MOSCOW, August 23 (RIA Novosti) – Saying sorry for racist remarks was an unusual role for a Russian character actor who mostly plays crooks and cops and reportedly likes swinger parties and nudist beaches.
On Friday, Alexei Panin publicly apologized to the Crimean Tatar community in Ukraine for his derogatory comments about the predominantly Muslim ethnic group that was deported en masse on Josef Stalin’s orders in 1944 to Central Asia for its alleged collaboration with Nazi Germany.
His hate-speech saga started on Tuesday after an altercation with an ethnic Crimean Tatar man who rear-ended Panin’s car in the Crimean city of Alushta, Ukrainian news portal 0652.ua reported, quoting a witness.
Commenting on the accident, Panin reportedly made disparaging remarks about Crimean Tatars, who were allowed to return to the Crimean Peninsula in 1988 after more than four decades of exile.
“There are Crimean Tatars who returned to the Crimea, who work, try to be decent people, and there are people Stalin did not finish off in 1944,” the 35-year-old actor told the Ukrainian online newspaper Segodnya.ua on Wednesday.
A day later, he said that Stalin had been “right” in ordering the deportation, which resulted in the deaths of tens of thousands of people. “Yes, I did say that Stalin was right to deport them from the Crimea during the war,” Panin told the Krym.Kommentarii website Thursday.
Predictably, his diatribes enraged Crimean Tatar leaders.
Mustafa Dzhemilev, head of the Crimean regional parliament, urged authorities to investigate Panin’s speech, Segodnya.ua reported Wednesday. Lawmaker Mufret Velief said that Panin “had offended the entire Crimean Tatar nation,” the Argumenty Nedely – Kerch online newspaper said Thursday.
Crimean police said in a web-posted statement Thursday that they had launched a probe into the car accident and ensuing altercation and had charged Panin with “hooliganism.”
On Friday morning, the suntanned and visibly embarrassed actor addressed a crowd of journalists and spectators on the main square in the Crimean city of Kerch. “I did not mean to offend the Tatar nation, I apologize,” Panin is seen as saying in a video posted on the kerch.com.ua website.
Since 2000, Panin has starred in dozens of films and soap operas playing petty thieves, corrupt policemen, hoodlums and pimps, according to his fan club’s website.

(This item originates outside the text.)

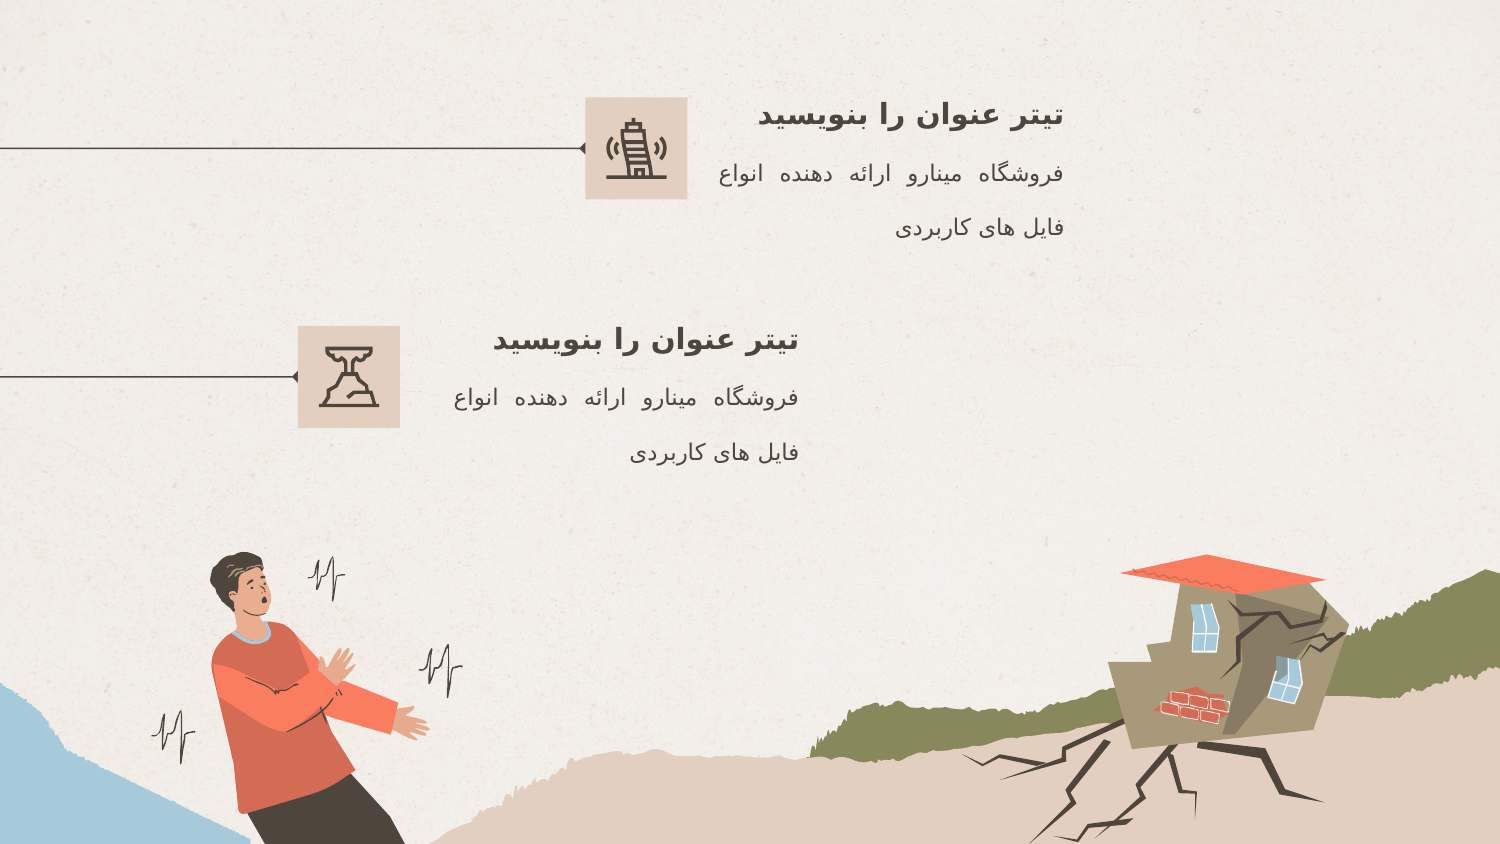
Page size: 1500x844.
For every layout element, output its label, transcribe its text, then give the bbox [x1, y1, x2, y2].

In June, Panin was charged with the “deliberate destruction of property” after a drunken brawl at a hotel bar in the Russian Black Sea resort of Tuapse, Russian media reported.
Panin said that he has for years attended swinger parties and sunbathed on nudist beaches, Segodnya.ua reported in June.
Russian tabloids have also run a series of photos of him and his girlfriend posing naked and simulating oral sex.
Almost 200,000 Crimean Tatars were deported from their homes in May 1944, mostly to Soviet Uzbekistan, resulting in the deaths of up to half of them from starvation and disease, according to declassified Soviet secret police data quoted by the Unrepresented Nations and Peoples Organization, an international group that unites indigenous peoples and ethnic minorities.
Stalin also orchestrated the mass deportations of the Chechens, Ingush, Volga Germans and Black Sea Greeks, whom he accused of collaborating with the advancing Nazis. Most historians say those claims were false or grossly exaggerated, and argue that the real reason for the deportations was to stamp out resistance to Soviet rule.
Crimean Tatars constitute about 0.5 percent of Ukraine's population of 45 million.
In mid-August, the Organization for Security and Cooperation in Europe condemned incidents of hate speech, vandalism of religious sites and violent clashes involving Crimean Tatars and other ethnic minorities in Crimea.